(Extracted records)
++++++
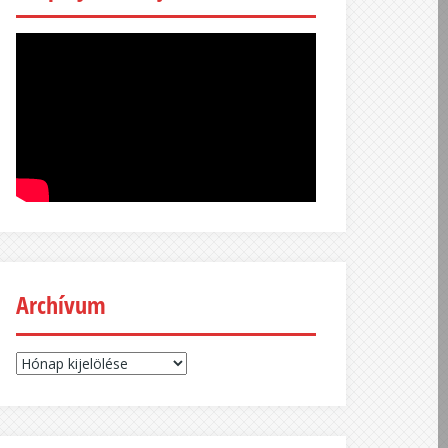
Archívum
Archívum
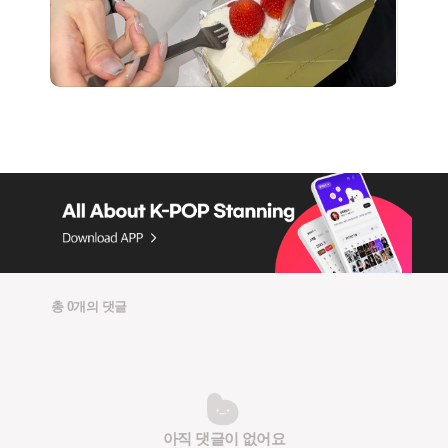
총 0개의 댓글
아직 댓글이 없어요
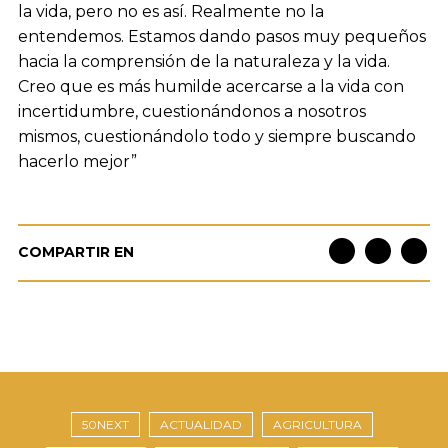
la vida, pero no es así. Realmente no la
entendemos. Estamos dando pasos muy pequeños
hacia la comprensión de la naturaleza y la vida.
Creo que es más humilde acercarse a la vida con
incertidumbre, cuestionándonos a nosotros
mismos, cuestionándolo todo y siempre buscando
hacerlo mejor”
COMPARTIR EN
50NEXT
ACTUALIDAD
AGRICULTURA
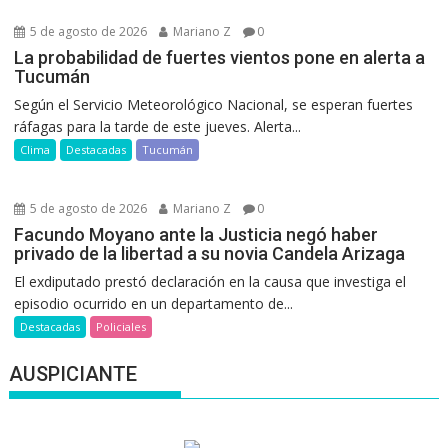
5 de agosto de 2026
Mariano Z
0
La probabilidad de fuertes vientos pone en alerta a
Tucumán
Según el Servicio Meteorológico Nacional, se esperan fuertes
ráfagas para la tarde de este jueves. Alerta...
Clima
Destacadas
Tucumán
5 de agosto de 2026
Mariano Z
0
Facundo Moyano ante la Justicia negó haber
privado de la libertad a su novia Candela Arizaga
El exdiputado prestó declaración en la causa que investiga el
episodio ocurrido en un departamento de...
Destacadas
Policiales
AUSPICIANTE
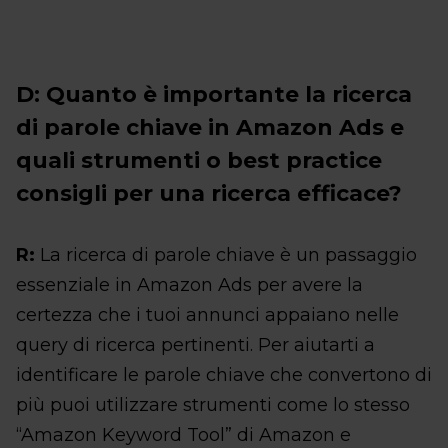
D: Quanto è importante la ricerca
di parole chiave in Amazon Ads e
quali strumenti o best practice
consigli per una ricerca efficace?
R:
La ricerca di parole chiave è un passaggio
essenziale in Amazon Ads per avere la
certezza che i tuoi annunci appaiano nelle
query di ricerca pertinenti. Per aiutarti a
identificare le parole chiave che convertono di
più puoi utilizzare strumenti come lo stesso
“Amazon Keyword Tool” di Amazon e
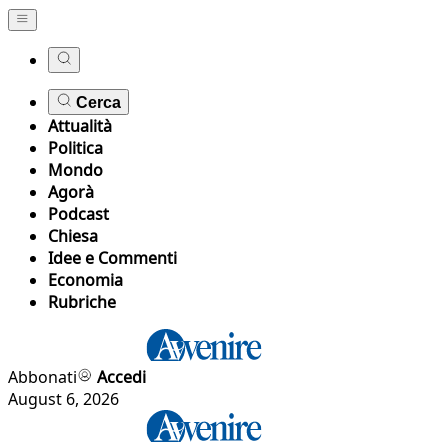
Cerca
Attualità
Politica
Mondo
Agorà
Podcast
Chiesa
Idee e Commenti
Economia
Rubriche
Abbonati
Accedi
August 6, 2026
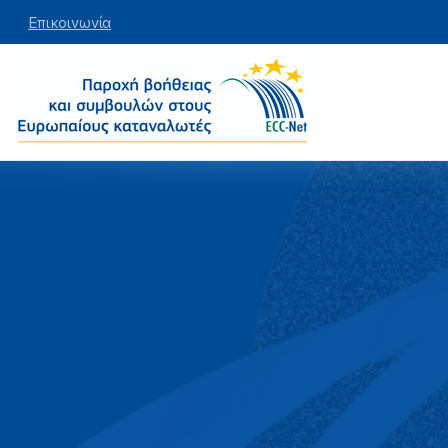
Επικοινωνία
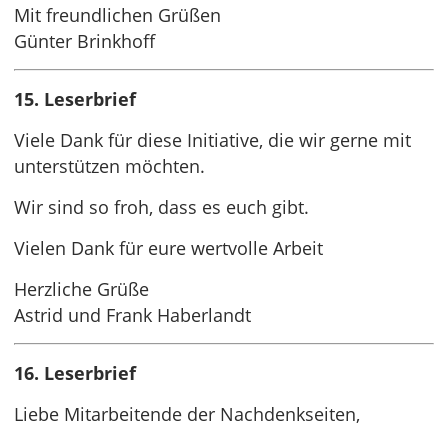
Mit freundlichen Grüßen
Günter Brinkhoff
15. Leserbrief
Viele Dank für diese Initiative, die wir gerne mit
unterstützen möchten.
Wir sind so froh, dass es euch gibt.
Vielen Dank für eure wertvolle Arbeit
Herzliche Grüße
Astrid und Frank Haberlandt
16. Leserbrief
Liebe Mitarbeitende der Nachdenkseiten,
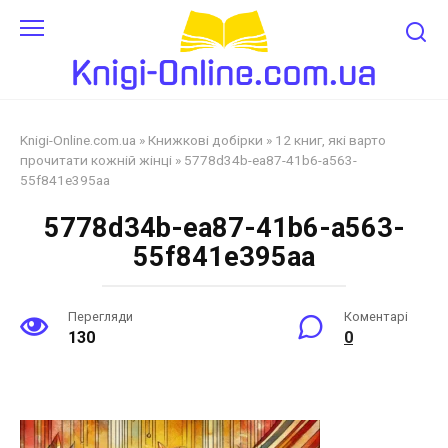
Перейти
до
змісту
Knigi-Online.com.ua
»
Книжкові добірки
»
12 книг, які варто
прочитати кожній жінці
»
5778d34b-ea87-41b6-a563-
55f841e395aa
5778d34b-ea87-41b6-a563-
55f841e395aa
Перегляди
Коментарі
130
0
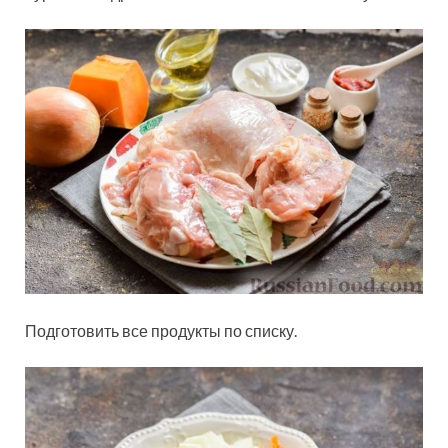
Подготовить все продукты по списку.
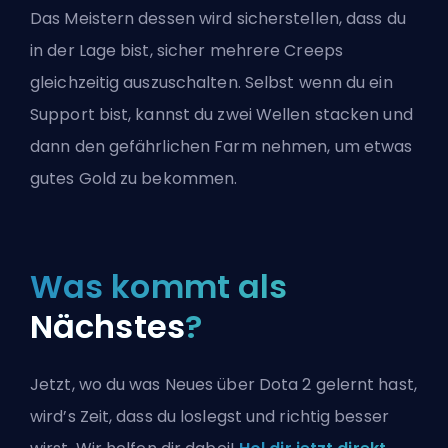
Das Meistern dessen wird sicherstellen, dass du
in der Lage bist, sicher mehrere Creeps
gleichzeitig auszuschalten. Selbst wenn du ein
Support bist, kannst du zwei Wellen stacken und
dann den gefährlichen Farm nehmen, um etwas
gutes Gold zu bekommen.
Was kommt als
Nächstes
?
Jetzt, wo du was Neues über Dota 2 gelernt hast,
wird’s Zeit, dass du loslegst und richtig besser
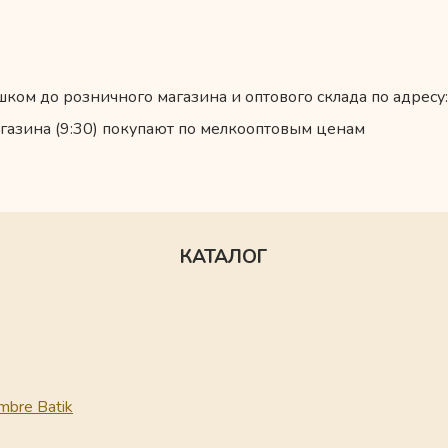
ком до розничного магазина и оптового склада по адресу:
газина (9:30) покупают по мелкооптовым ценам
КАТАЛОГ
mbre Batik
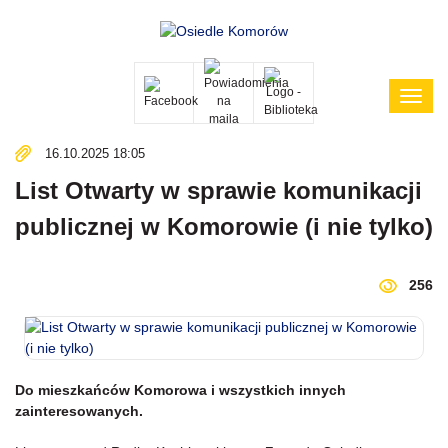
Poka
menu
16.10.2025 18:05
List Otwarty w sprawie komunikacji
publicznej w Komorowie (i nie tylko)
256
Do mieszkańców Komorowa i wszystkich innych
zainteresowanych.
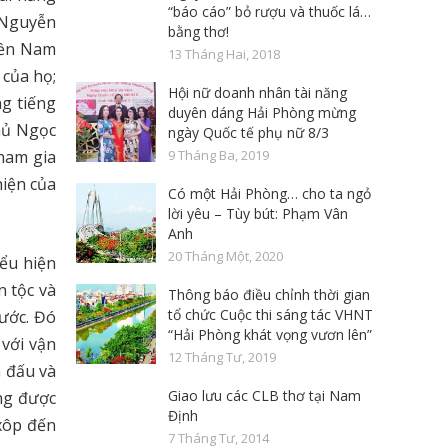
“báo cáo” bỏ rượu và thuốc lá…
 Nguyễn
bằng thơ!
iền Nam
13 Tháng Hai, 2018
của họ;
Hội nữ doanh nhân tài năng
ng tiếng
duyên dáng Hải Phòng mừng
hủ Ngọc
ngày Quốc tế phụ nữ 8/3
ham gia
9 Tháng Ba, 2019
hiện của
Có một Hải Phòng… cho ta ngỏ
lời yêu – Tùy bút: Phạm Vân
Anh
20 Tháng Một, 2020
iểu hiện
n tộc và
Thông báo điều chỉnh thời gian
tổ chức Cuộc thi sáng tác VHNT
ước. Đó
“Hải Phòng khát vọng vươn lên”
 với vận
12 Tháng Tư, 2019
n đấu và
Giao lưu các CLB thơ tại Nam
ng được
Định
axôp đến
7 Tháng Tư, 2014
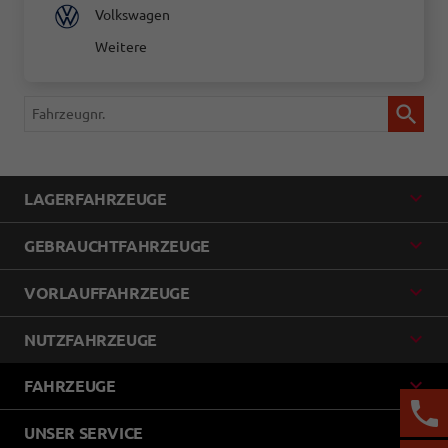
Volkswagen
Weitere
Fahrzeugnr.
LAGERFAHRZEUGE
GEBRAUCHTFAHRZEUGE
VORLAUFFAHRZEUGE
NUTZFAHRZEUGE
FAHRZEUGE
UNSER SERVICE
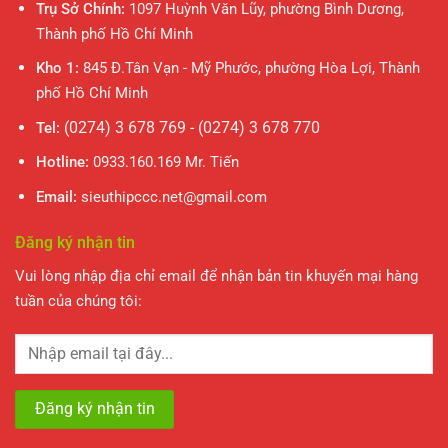
Trụ Sở Chính:
1097 Huỳnh Văn Lũy, phường Bình Dương,
Thành phố Hồ Chí Minh
Kho 1:
845 Đ.Tân Vạn - Mỹ Phước, phường Hòa Lợi, Thành
phố Hồ Chí Minh
(0274) 3 678 769 - (0274) 3 678 770
Tel:
Hotline:
0933.160.169 Mr. Tiến
Email:
sieuthipccc.net@gmail.com
Đăng ký nhận tin
Vui lòng nhập địa chỉ email để nhận bản tin khuyến mại hàng
tuần của chúng tôi:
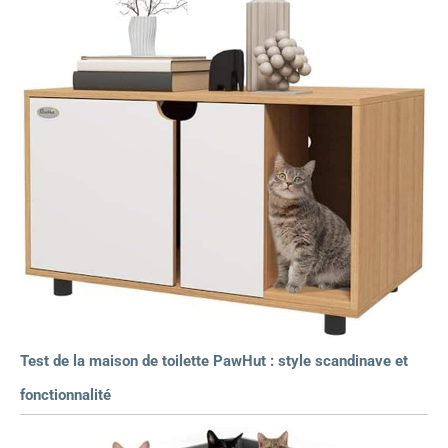
Test de la maison de toilette PawHut : style scandinave et
fonctionnalité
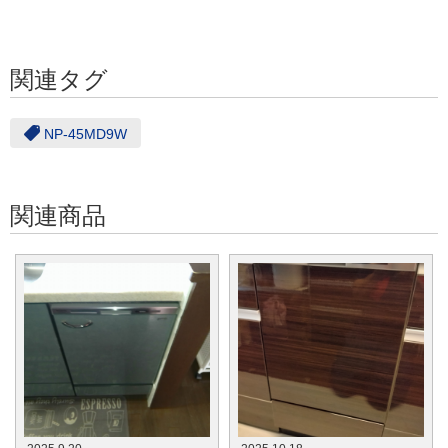
関連タグ
NP-45MD9W
関連商品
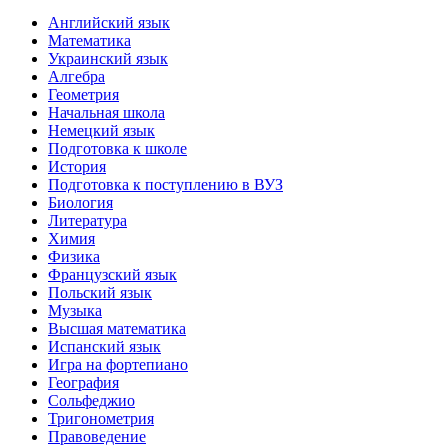
Английский язык
Математика
Украинский язык
Алгебра
Геометрия
Начальная школа
Немецкий язык
Подготовка к школе
История
Подготовка к поступлению в ВУЗ
Биология
Литература
Химия
Физика
Французский язык
Польский язык
Музыка
Высшая математика
Испанский язык
Игра на фортепиано
География
Сольфеджио
Тригонометрия
Правоведение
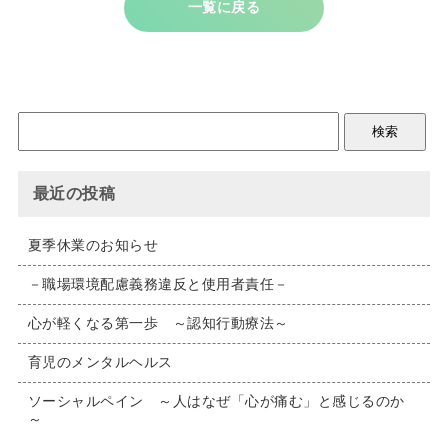
一覧に戻る
最近の投稿
夏季休業のお知らせ
－職場環境配慮義務違反と使用者責任－
心が軽くなる第一歩 ～認知行動療法～
育児のメンタルヘルス
ソーシャルペイン ～人はなぜ「心が痛む」と感じるのか
～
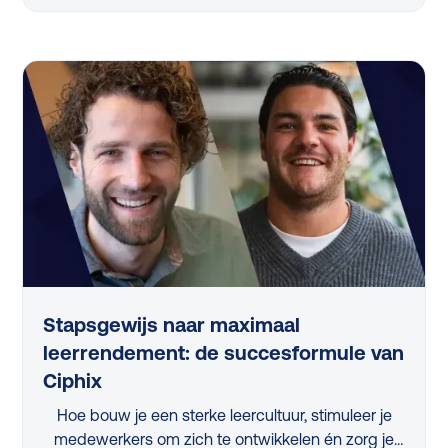
L&D-professional vandaag nog kan toepassen.
Van strategische skillanalyse tot het activeren van
managers en het slim meten van impact, in dit
artikel vind je de belangrijkste inzichten op een rij.
Stapsgewijs naar maximaal
leerrendement: de succesformule van
Ciphix
Hoe bouw je een sterke leercultuur, stimuleer je
medewerkers om zich te ontwikkelen én zorg je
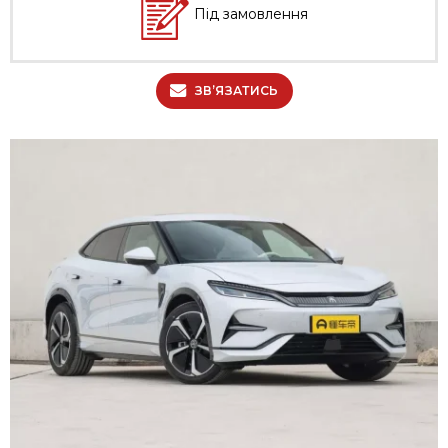
Під замовлення
ЗВ’ЯЗАТИСЬ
++++++
§ **Exercise**
Would you please copy, exactly and only, the lines from the one with "tuần của chúng" through the end of the entries above, skipping every picture?

§ **Answer to this exercise**
tuần của chúng tôi:
Test de la maison de toilette PawHut : style scandinave et
fonctionnalité
関連タグ
NP-45MD9W
関連商品
Английский язык
Математика
Украинский язык
Алгебра
Геометрия
Начальная школа
Немецкий язык
Подготовка к школе
История
Подготовка к поступлению в ВУЗ
Биология
Литература
Химия
Физика
Французский язык
Польский язык
Музыка
Высшая математика
Испанский язык
Игра на фортепиано
География
Сольфеджио
Тригонометрия
Правоведение
一覧に戻る
最近の投稿
夏季休業のお知らせ
－職場環境配慮義務違反と使用者責任－
心が軽くなる第一歩 ～認知行動療法～
育児のメンタルヘルス
ソーシャルペイン ～人はなぜ「心が痛む」と感じるのか
～
L&D-professional vandaag nog kan toepassen.
Van strategische skillanalyse tot het activeren van
managers en het slim meten van impact, in dit
artikel vind je de belangrijkste inzichten op een rij.
Stapsgewijs naar maximaal
leerrendement: de succesformule van
Ciphix
Hoe bouw je een sterke leercultuur, stimuleer je
medewerkers om zich te ontwikkelen én zorg je
Під замовлення
ЗВ’ЯЗАТИСЬ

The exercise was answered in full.